Agreed to items from 09 May UX meeting:

• Immediate(ish) to-do's
  • Update font-family throughout
  • <alt> tag text
  • May 15th code-freeze for 0.12.x likely too soon; earmarking for 0.13, below
  • Footer stuff as margin-time project
• Low-effort things that discussion did not get to, but Nina would like to nominate go in asap, too:
  • Unify H1, H2, and H3 styles
    • Just edit CSS to have the same size spec'd for all 3 to 25px
  • Update colors in CSS to establish brand-parity/credibility with securedrop.org
    • See Home and Submit screengrabs of Nina messing w/ CSS in Tor
    • A few things need to be resolved from above screengrabs, but imho they're a good start!

Suggested approach:

• 0.13 Release, include:
  • CSS-only edits
  • MINOR HTML page-level edits, such as alt-tags
  • Tor "fix" (updated banner text, possible interstitial—pending more feedback)
  • Stretch-goals: Updated footer, button icon removal(s), and icon swap-out for cloud-less img on Upload block. Possibly languages widget, too?
    • With Python3 upgrade, perhaps this is the time to upgrade release naming to a 1.0? @eloquence (cc'ing cat-herder before cats)?
• Footer stuff as margin-time project
  • See OG comment for notes, content reccs
  • "Learn More" page content, tbd
  • EZ PR for Erik to deploy in a subsequent release
  • Jen, others, yet to weigh in
• Next Priorities
  • Languages widget: move on Homepage to location standardized on other pages, clean-up
  • Tor messaging?

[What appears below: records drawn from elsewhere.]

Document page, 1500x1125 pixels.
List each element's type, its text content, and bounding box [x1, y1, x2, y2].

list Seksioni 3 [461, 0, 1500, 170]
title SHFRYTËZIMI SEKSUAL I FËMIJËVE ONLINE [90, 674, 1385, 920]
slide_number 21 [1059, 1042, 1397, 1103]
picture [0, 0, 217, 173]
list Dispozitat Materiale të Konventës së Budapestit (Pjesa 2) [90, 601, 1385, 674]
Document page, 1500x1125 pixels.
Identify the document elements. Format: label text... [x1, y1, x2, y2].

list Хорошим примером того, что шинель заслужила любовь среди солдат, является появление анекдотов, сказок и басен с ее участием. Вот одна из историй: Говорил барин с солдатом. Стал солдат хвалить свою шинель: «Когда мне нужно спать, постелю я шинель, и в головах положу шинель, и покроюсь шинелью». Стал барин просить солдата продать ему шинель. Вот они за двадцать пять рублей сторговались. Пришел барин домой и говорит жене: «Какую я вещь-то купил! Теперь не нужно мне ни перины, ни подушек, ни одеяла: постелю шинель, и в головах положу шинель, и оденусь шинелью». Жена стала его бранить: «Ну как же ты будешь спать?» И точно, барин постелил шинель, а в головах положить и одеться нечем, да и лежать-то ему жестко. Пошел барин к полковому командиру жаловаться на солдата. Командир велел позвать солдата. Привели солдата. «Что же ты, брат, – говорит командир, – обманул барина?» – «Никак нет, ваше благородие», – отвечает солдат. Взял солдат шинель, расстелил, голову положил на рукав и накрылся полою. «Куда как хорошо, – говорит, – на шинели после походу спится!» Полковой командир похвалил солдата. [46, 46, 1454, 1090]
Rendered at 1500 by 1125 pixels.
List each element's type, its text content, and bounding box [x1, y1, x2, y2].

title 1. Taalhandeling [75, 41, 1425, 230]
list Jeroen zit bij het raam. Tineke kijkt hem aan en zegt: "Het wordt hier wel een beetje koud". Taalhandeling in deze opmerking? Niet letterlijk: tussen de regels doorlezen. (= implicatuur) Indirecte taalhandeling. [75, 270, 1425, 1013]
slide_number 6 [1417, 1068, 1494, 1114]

Interstitial?
  • Bulk uploading?

[ninavizz]

06 June UX Meeting:

Proposed next-step priorities, after #4500, #4501-3 are all implemented:

• See Prototype for below proposed bits w/ below-screen pink-text design rationale(s)
• Implement stretch-goal items from #4500, if not already completed
  • "Active" state on Submit
  • Update all existing H1s, H2s, and H3s to be H1s @ 25px
  • Update link-underline styling as CSS bottom-border
• Update buttons on get codename page to Cancel/Continue
• Update text (buttons and H1s/body) on .index page for clarity
• Implement footer & TL;DR page
• Interdependent Submit page updates
  • Implement "Encryption Options" hide/show Div on Submit page
  • Update text (buttons and H1s/body) on Submit page for clarity
  • Move Get Codename widget (dependent on above-two happening, first)
  • Add outline to "No new replies" area (dependent on above three happening, first)
  • Eliminate framing-border for Page UI
• Update default-ship logo to something more generic for orgs who fail to customize

TBD

• Font things
• Improved Tor messaging
• Either multi-file upload, or improved sequential upload messaging

Feedback

come and offer some! :)

[ninavizz]

Closing, as 2021's SI Redesign meets the majority of these needs—and the lone need it does not meet the need for, I will be creating a separate ticket for.